Nuart Festival and its great Polish artist representatives
Text by Cristina Ochoa
Translation by Briana Prieto F in collaboration with Paula Villanueva
Photos by Nuart Festival
A truck is a medium of transportation we use and are accustomed to on a daily basis: its drivers, the people that use it, the destinations. But imagine if all these elements were foreign to you and the only thing you had in common with the other passengers is the need to save their lives. This is how the Polish artist M-City defines the phenomenon of migration. A metaphor he depicted in his intervention on one of the largest buses of Nuart Festival in Norway.
Pontoon is the title of M-City’s intervention on the bus, making reference to the maritime transport that hundreds of migrants use to reach the European coasts.
M-City is a Polish artist that has participated in Nuart in numerous occasions. His style, which focuses on the use of stencil, combines political and industrial issues, materialized in large-scale murals.
But the Polish artist is not the only one exhibiting the issue of migration.

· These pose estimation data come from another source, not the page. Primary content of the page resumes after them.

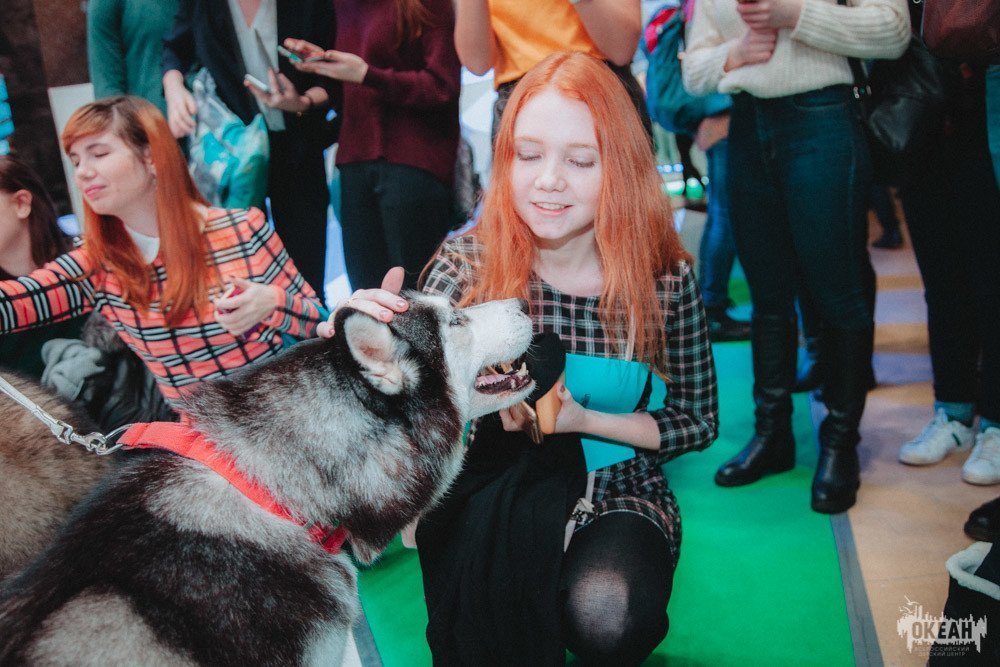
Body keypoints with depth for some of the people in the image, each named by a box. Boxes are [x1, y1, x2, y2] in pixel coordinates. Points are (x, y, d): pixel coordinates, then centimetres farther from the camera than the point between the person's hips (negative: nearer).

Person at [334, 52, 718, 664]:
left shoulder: (665, 278, -13)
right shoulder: (467, 263, -12)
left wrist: (583, 420, -18)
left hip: (617, 493, 1)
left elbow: (698, 422, -1)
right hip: (491, 498, 0)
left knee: (604, 618, -29)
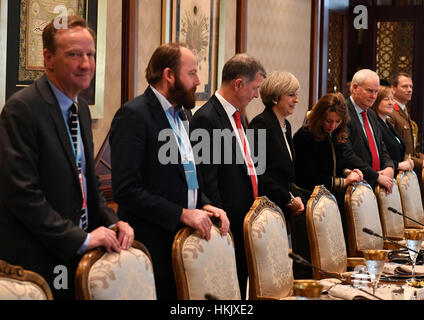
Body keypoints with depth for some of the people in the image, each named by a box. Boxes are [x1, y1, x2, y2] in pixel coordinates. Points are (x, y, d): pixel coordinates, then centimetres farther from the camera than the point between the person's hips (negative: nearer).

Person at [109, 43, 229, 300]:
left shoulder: (179, 114, 15)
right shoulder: (134, 115, -13)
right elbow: (127, 190, -20)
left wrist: (204, 205, 5)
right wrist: (183, 214, -19)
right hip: (153, 246, -8)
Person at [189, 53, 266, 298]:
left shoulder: (235, 115, 14)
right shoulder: (207, 118, -15)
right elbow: (208, 182, -18)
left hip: (246, 221, 9)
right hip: (227, 223, -9)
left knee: (241, 287, 12)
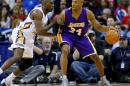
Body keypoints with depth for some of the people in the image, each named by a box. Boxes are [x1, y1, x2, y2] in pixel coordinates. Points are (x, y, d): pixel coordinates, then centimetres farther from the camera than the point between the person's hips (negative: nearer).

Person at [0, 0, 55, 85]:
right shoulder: (37, 12, -17)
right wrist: (52, 23, -15)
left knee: (27, 63, 13)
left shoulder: (45, 15, 14)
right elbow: (39, 31, -23)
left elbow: (41, 32, 24)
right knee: (17, 57, -31)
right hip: (21, 34, -10)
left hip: (29, 38, 10)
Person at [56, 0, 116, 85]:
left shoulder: (88, 13, -20)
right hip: (66, 35, -3)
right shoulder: (64, 14, -24)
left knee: (95, 57, 5)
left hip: (81, 37, 3)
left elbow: (99, 27, -13)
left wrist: (108, 28, -31)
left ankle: (103, 79, 29)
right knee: (65, 50, -35)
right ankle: (64, 79, -32)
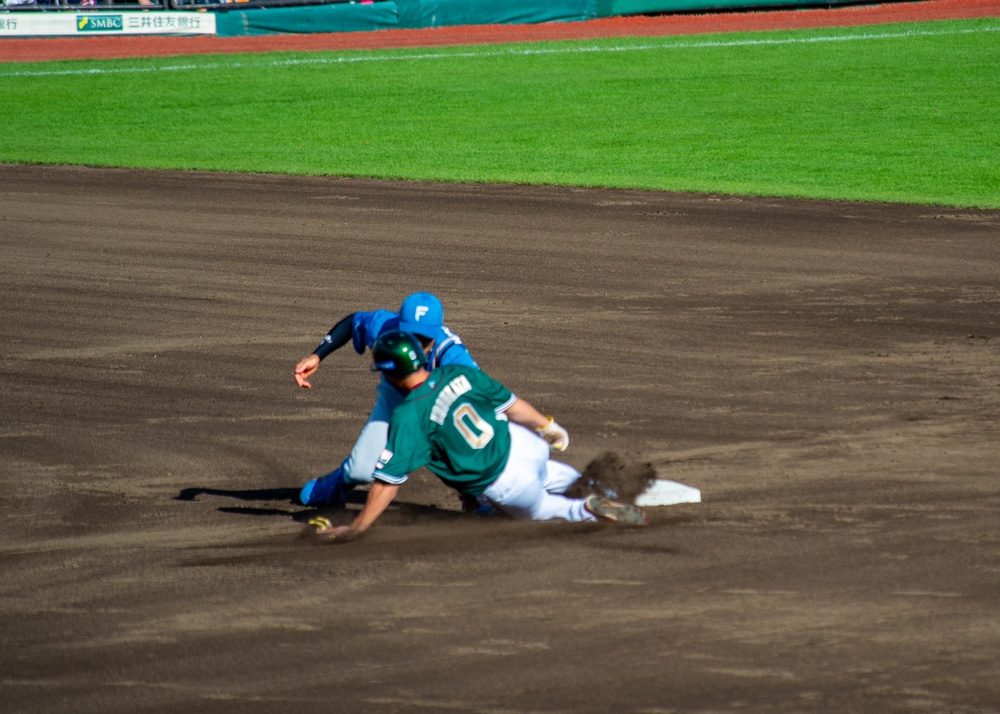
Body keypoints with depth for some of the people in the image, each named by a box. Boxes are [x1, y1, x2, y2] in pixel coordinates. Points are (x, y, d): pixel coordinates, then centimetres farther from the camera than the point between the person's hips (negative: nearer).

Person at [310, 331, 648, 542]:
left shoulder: (408, 417, -19)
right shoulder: (459, 374, -5)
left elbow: (388, 481, -20)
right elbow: (510, 403, 6)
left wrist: (355, 529, -15)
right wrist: (548, 427, 25)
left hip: (504, 486, -5)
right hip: (524, 444, 5)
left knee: (535, 510, 27)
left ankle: (590, 508, 2)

A few days ago, Chinese artist and activist Ai Weiwei – after a series of visits to 20 migrant shelters around the world – created Law of the Journey, an installation of 258 pieces depicting human rights violations.
Stavanger: a project to become Art City
Since 2016, Nuart Festival has one goal: to make Stavanger an Art City, a reference for cultural exchange, resulting from the various artworks created by international artists. A city that qualifies as a tourist destination thanks to its ongoing cultural activities.
Part of the Art City project is Street Art Buses, which are run by the local Kolumbus bus company. A year ago, artists Add Fuel, Ernest Zacharevic, Martin Whatson and Hama Woods participated in taking buses for this project.